EJI’s National Memorial for Peace and Justice was built just down from my old home in Montgomery, AL, on a street I walked most nights, talking with my neighbors, breathing the smells of trees and heat, listening to the stories of black folks on their porches. Up ‘til now I had always thought myself crazy, so did most others, a 23 year-old Harvard white boy who plopped himself down in Montgomery, AL for seven years. But now, speaking here with a fellow writer, all becomes clear. Montgomery is the crossroad of the United States, the belly of the beast, the Cradle of the Confederacy and the cauldron of the civil rights movement – it has a magnetic pull: from the bus boycotts, to freedom riders, to school desegregation, to decades of work for economic and racial justice. Standing with thousands of others pilgrims who have made the journey I see what I should have known all along: those who promote bigotry and hatred are the resistance, not us: they are the ones desperately fighting, while we are the ones journeying forward, slowly and at times in great darkness, but always moving.  We are the movement, we are love, we are heart.
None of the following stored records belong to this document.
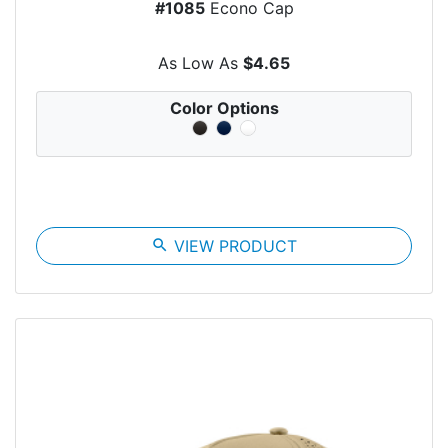
#1085
Econo Cap
As Low As
$4.65
Color Options
search
VIEW PRODUCT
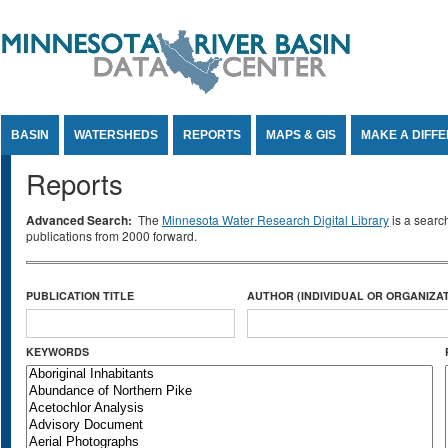
Jump to Content
BASIN
WATERSHEDS
REPORTS
MAPS & GIS
MAKE A DIFF
Reports
Advanced Search:
The
Minnesota Water Research Digital Library
is a searc
publications from 2000 forward.
PUBLICATION TITLE
AUTHOR (INDIVIDUAL OR ORGANIZAT
KEYWORDS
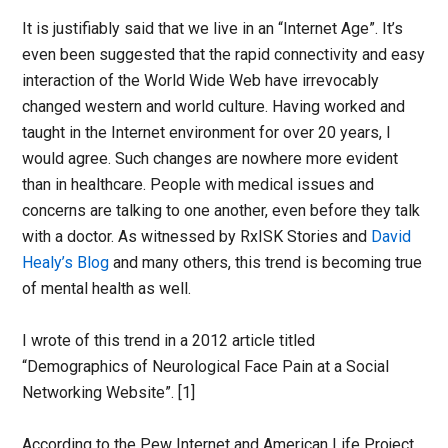
It is justifiably said that we live in an “Internet Age”. It’s
even been suggested that the rapid connectivity and easy
interaction of the World Wide Web have irrevocably
changed western and world culture. Having worked and
taught in the Internet environment for over 20 years, I
would agree. Such changes are nowhere more evident
than in healthcare. People with medical issues and
concerns are talking to one another, even before they talk
with a doctor. As witnessed by RxISK Stories and
David
Healy’s Blog
and many others, this trend is becoming true
of mental health as well.
I wrote of this trend in a 2012 article titled
“Demographics of Neurological Face Pain at a Social
Networking Website”. [1]
According to the Pew Internet and American Life Project,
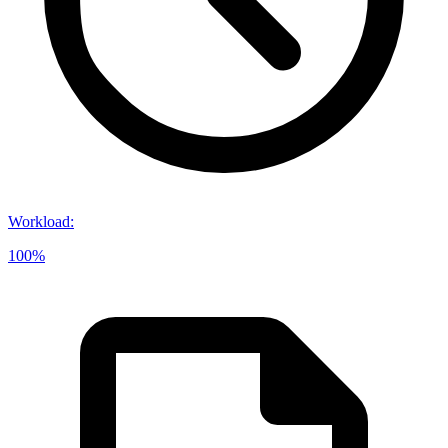
Workload
:
100%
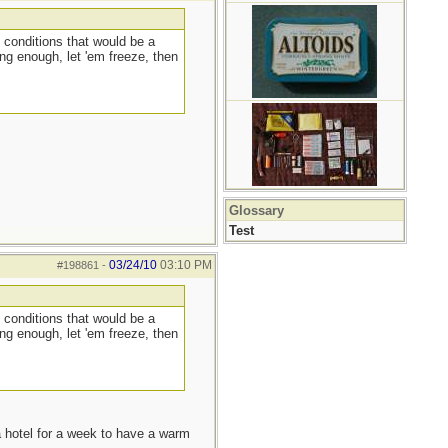
 conditions that would be a
ng enough, let 'em freeze, then
Glossary
Test
03/24/10
03:10 PM
#198861
-
 conditions that would be a
ng enough, let 'em freeze, then
a hotel for a week to have a warm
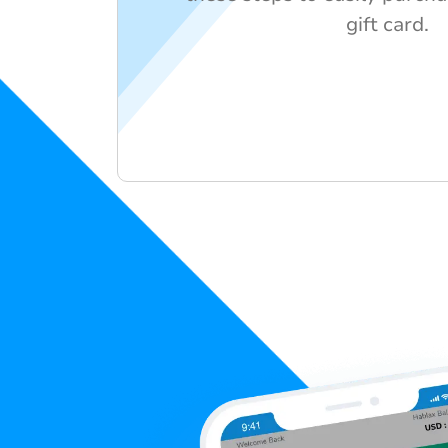
gift card.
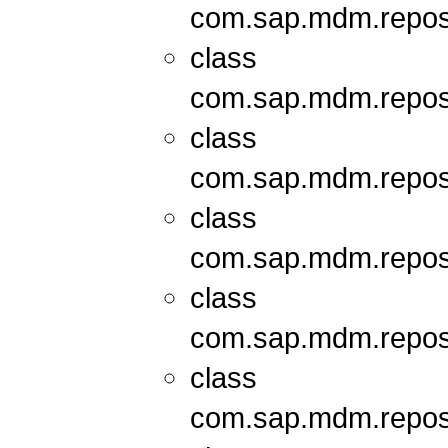
com.sap.mdm.repos
class
com.sap.mdm.repos
class
com.sap.mdm.repos
class
com.sap.mdm.repos
class
com.sap.mdm.repos
class
com.sap.mdm.repos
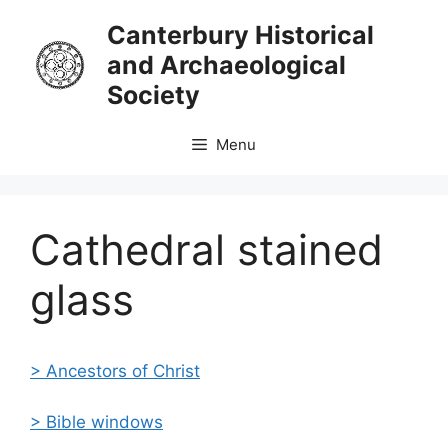
Skip
Canterbury Historical
to
and Archaeological
content
Society
Menu
Cathedral stained
glass
>
Ancestors
of Christ
> Bible windows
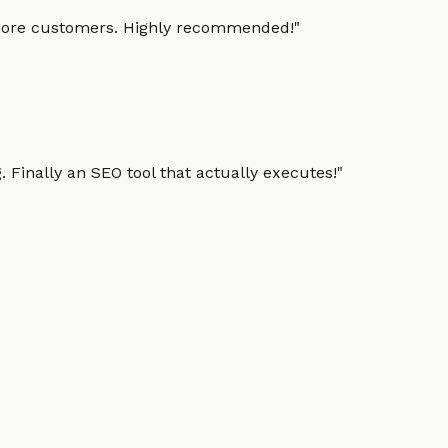
g more customers. Highly recommended!
"
 Finally an SEO tool that actually executes!
"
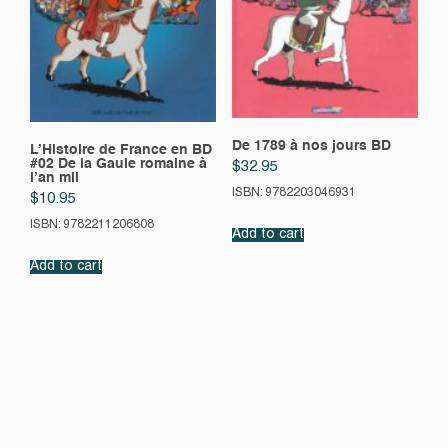
De 1789 à nos jours BD
L’Histoire de France en BD
#02 De la Gaule romaine à
$
32.95
l’an mil
ISBN: 9782203046931
$
10.95
ISBN: 9782211206808
Add to cart
Add to cart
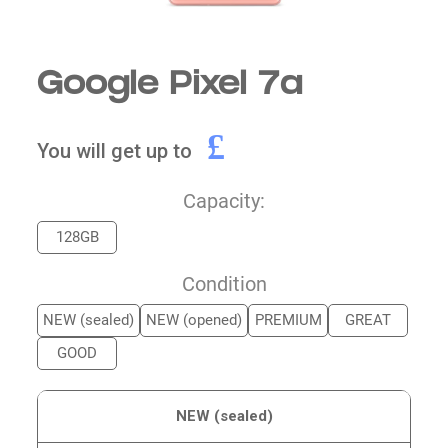
Google Pixel 7a
£
You will get up to
Capacity:
128GB
Condition
NEW (sealed)
NEW (opened)
PREMIUM
GREAT
GOOD
NEW (sealed)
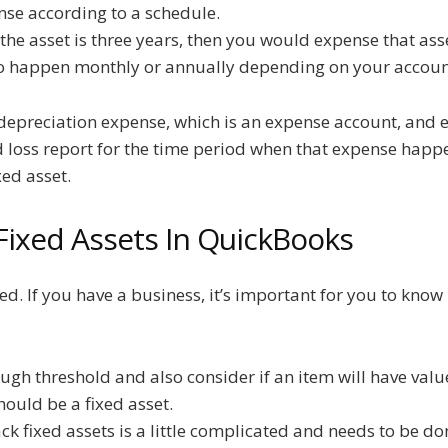
nse according to a schedule.
f the asset is three years, then you would expense that ass
to happen monthly or annually depending on your accoun
epreciation expense, which is an expense account, and e
nd loss report for the time period when that expense happ
xed asset.
Fixed Assets In QuickBooks
ated. If you have a business, it’s important for you to kno
ugh threshold and also consider if an item will have valu
hould be a fixed asset.
k fixed assets is a little complicated and needs to be don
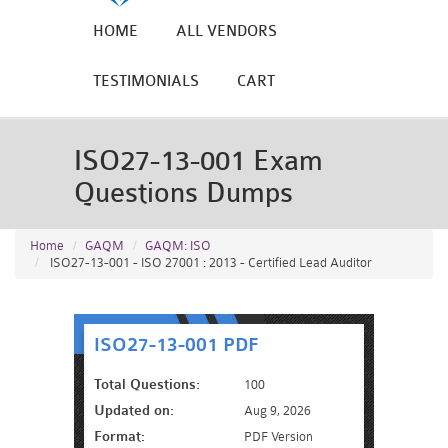
HOME
ALL VENDORS
TESTIMONIALS
CART
ISO27-13-001 Exam
Questions Dumps
Home
GAQM
GAQM: ISO
ISO27-13-001 - ISO 27001 : 2013 - Certified Lead Auditor
ISO27-13-001 PDF
Total Questions:
100
Updated on:
Aug 9, 2026
Format:
PDF Version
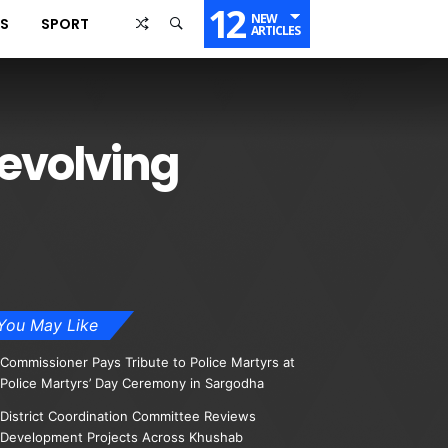
12
NEW
SS
SPORT
ARTICLES
evolving
You May Like
Commissioner Pays Tribute to Police Martyrs at
Police Martyrs’ Day Ceremony in Sargodha
District Coordination Committee Reviews
Development Projects Across Khushab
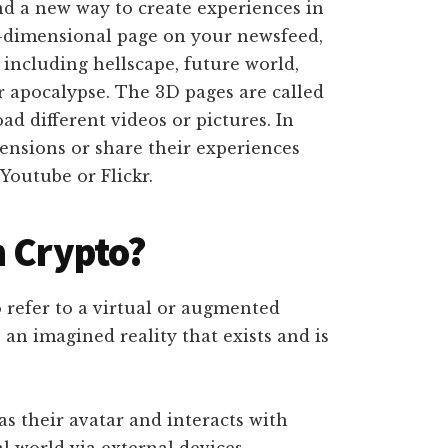
nd a new way to create experiences in
 2-dimensional page on your newsfeed,
including hellscape, future world,
r apocalypse. The 3D pages are called
d different videos or pictures. In
mensions or share their experiences
Youtube or Flickr.
n Crypto?
 refer to a virtual or augmented
 an imagined reality that exists and is
has their avatar and interacts with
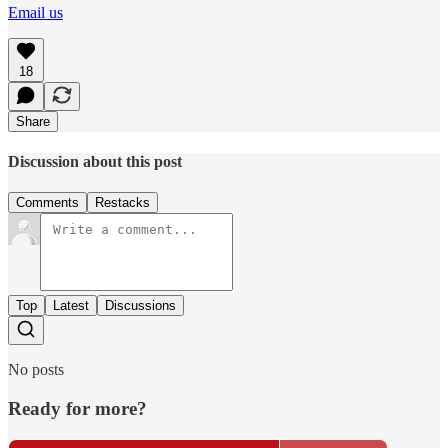
Email us
18
Share
Discussion about this post
Comments
Restacks
Top
Latest
Discussions
No posts
Ready for more?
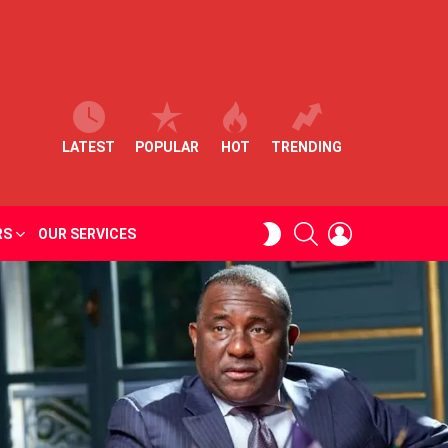
LATEST
POPULAR
HOT
TRENDING
SEARCH
LOGIN
SWITCH
RS
OUR SERVICES
SKIN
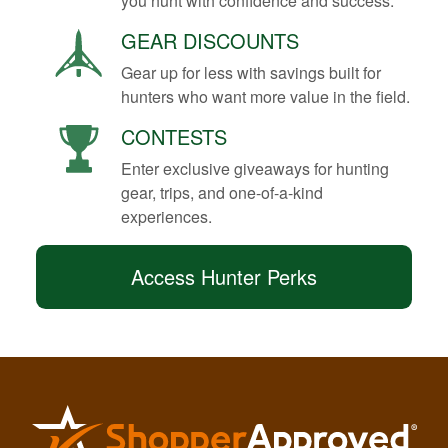
you hunt with confidence and success.
GEAR DISCOUNTS
Gear up for less with savings built for
hunters who want more value in the field.
CONTESTS
Enter exclusive giveaways for hunting
gear, trips, and one-of-a-kind
experiences.
Access Hunter Perks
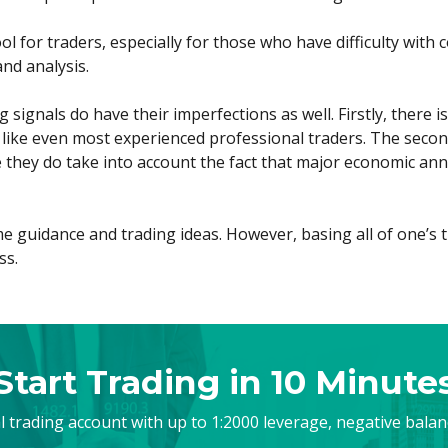
ool for traders, especially for those who have difficulty wit
nd analysis.
signals do have their imperfections as well. Firstly, there 
 like even most experienced professional traders. The second
e they do take into account the fact that major economic ann
e guidance and trading ideas. However, basing all of one’s t
ss.
Start Trading in 10 Minute
al trading account with up to 1:2000 leverage, negative bala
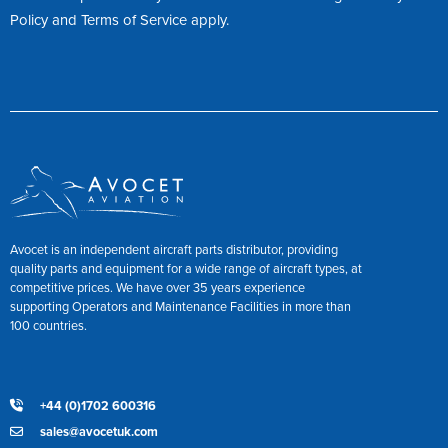
Policy
and
Terms of Service
apply.
Avocet is an independent aircraft parts distributor, providing
quality parts and equipment for a wide range of aircraft types, at
competitive prices. We have over 35 years experience
supporting Operators and Maintenance Facilities in more than
100 countries.
+44 (0)1702 600316
sales@avocetuk.com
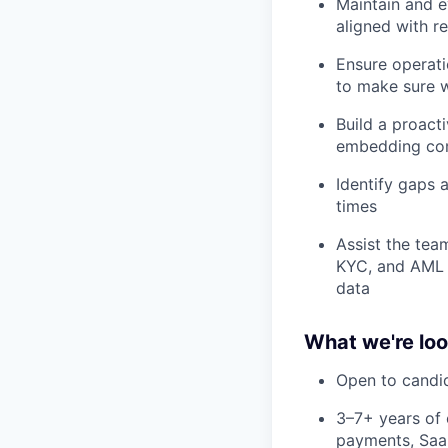
Maintain and e
aligned with r
Ensure operati
to make sure w
Build a proact
embedding com
Identify gaps a
times
Assist the team
KYC, and AML 
data
What we're loo
Open to candi
3–7+ years of 
payments, SaaS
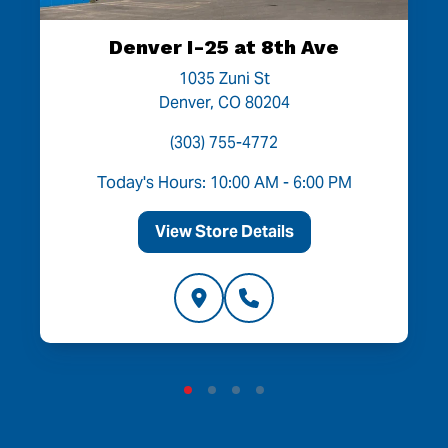
Denver I-25 at 8th Ave
1035 Zuni St
Denver, CO 80204
(303) 755-4772
Today's Hours: 10:00 AM - 6:00 PM
View Store Details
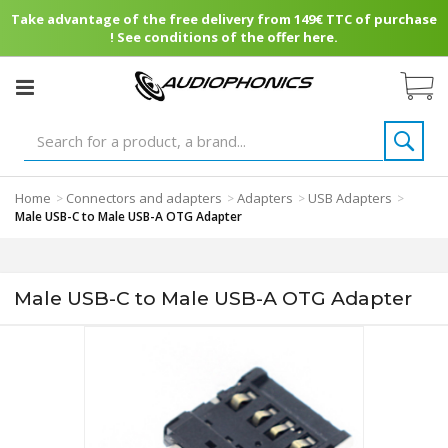
Take advantage of the free delivery from 149€ TTC of purchase
! See conditions of the offer here.
Home
Connectors and adapters
Adapters
USB Adapters
>
>
>
>
Male USB-C to Male USB-A OTG Adapter
Male USB-C to Male USB-A OTG Adapter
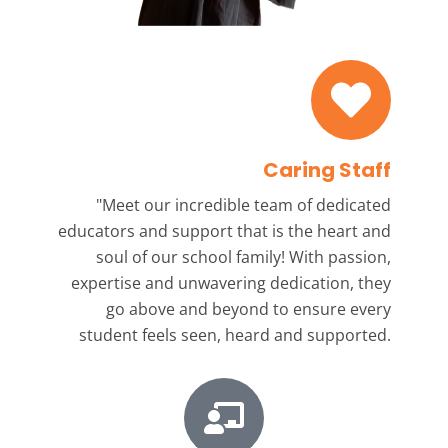
Caring Staff
"Meet our incredible team
of dedicated
educators and support that is the heart and
soul of our school family! With passion,
expertise and unwavering dedication, they
go above and beyond to ensure every
student feels seen, heard and supported.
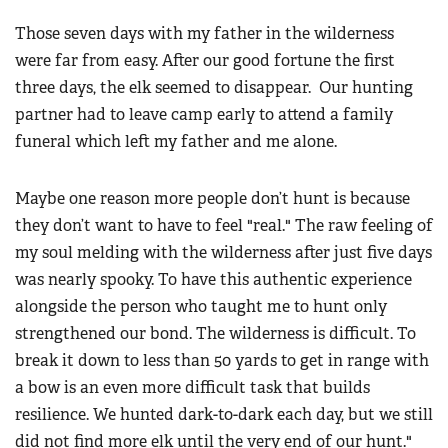
Those seven days with my father in the wilderness
were far from easy. After our good fortune the first
three days, the elk seemed to disappear. Our hunting
partner had to leave camp early to attend a family
funeral which left my father and me alone.
Maybe one reason more people don’t hunt is because
they don’t want to have to feel "real." The raw feeling of
my soul melding with the wilderness after just five days
was nearly spooky. To have this authentic experience
alongside the person who taught me to hunt only
strengthened our bond. The wilderness is difficult. To
break it down to less than 50 yards to get in range with
a bow is an even more difficult task that builds
resilience. We hunted dark-to-dark each day, but we still
did not find more elk until the very end of our hunt."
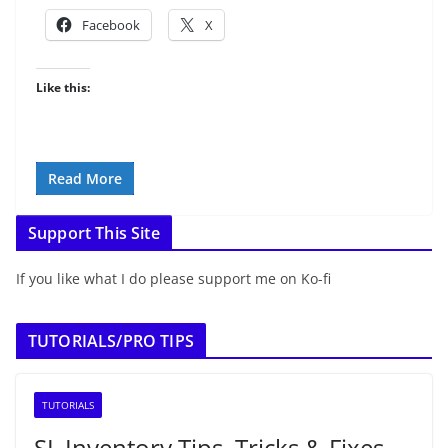
Facebook
X
Like this:
Read More
Support This Site
If you like what I do please support me on Ko-fi
TUTORIALS/PRO TIPS
TUTORIALS
SL Inventory Tips, Tricks & Fixes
I weep as I call and remember those only momentarily forgotten, finally home.

 

Detroit revisited

The last time we came to Detroit we learned how to count the dead. A woman in a second hand suit explained the methodology: always go in teams, block by block going west, get a simple inventory, report back. After the explanations Jeff, Juan, and I drive through swaths of neighborhoods: burnt out and abandoned homes, survivors only here and there. Jeff and I silent, Juan offers a running commentary from the back seat, his favorite character Sherlock Holmes, a ramble of hypotheses on what the hell happened. After awhile I have to look away from the living and dead so I mostly watch the dogs, packs of them, they said 10,000 roaming the city. I watch them from the car window, always on the move, as if they await the city’s imminent collapse, at a moment’s notice ready to move in droves across the bridge into Canada.

This time, five years later. Detroit is strangely alive, or as the man in the t-shirt shop says “Detroit got high-falutin.” Money streaming into downtown, a new GM center, high tech work spaces, new york fashion in renovated factories . . . .the downtown artists? . . . .well I think they’re all gone. You break out of the downtown renovation and it’s more the Detroit we saw before. Jeff and I spend most of our days chatting in these hinterlands:

– We stop at a gas station / converted into a corner church / now a thrift store. The old man in track pants and a parka gives us a flier and I scour the junk for old Aunt Jemima cookie tins, complaining why they sold the last ones. Jeff knows me well enough to just stand back and watch.

– We wander through a neighborhood of polka-dot houses and households items made into sculptures. We talk to the artist Tyree’s sister who tells us for decades that tourists came until the neighbors got jealous and burned most of them down. She tells us how Madonna was there last week, sitting in the road meditating with her new 32 year old boyfriend, but that didn’t stop her from hollering at the brothers on the corner which made Tyree’s niece mad ‘cause one of them was her fiancée.

– We wader through an outdoor African sculpture park and bead store. “Iron teaching stone to rust” it’s a metaphor about colonialism, the artists tells us, “’cause stones don’t’ rust, those are African, but Europeans keep trying to show them, it’s a metaphor about assimilation.” Jeff ooh and ahhs, and I don’t’ get it, I query the artist at length, but I mostly get an explanation of how mirrors don’t appear in nature.

– And then, my favorite place, an old haunt from last time, worn red carpet, a roaming DJ, a smoky mirror dance floor. After a few misses, we connect with a professional lesbian hydroponic weed grower who sits on a stool by the dancefloor. She shows me pictures of all her girlfriends: one in Detroit, one in ATL, one in LA,. . . Jeff says he got a woman for her in DC, Greek, nice hips, she says good, she only likes them light skinned. I ask her where all her woman are tonight, she says she pays for her pussy, so they be thinking about her. . . . We roll joint after joint, at first Jeff and I think we should hide in the bathroom, but she doesn’t care. We close down the club. I haven’t done this since I was 20.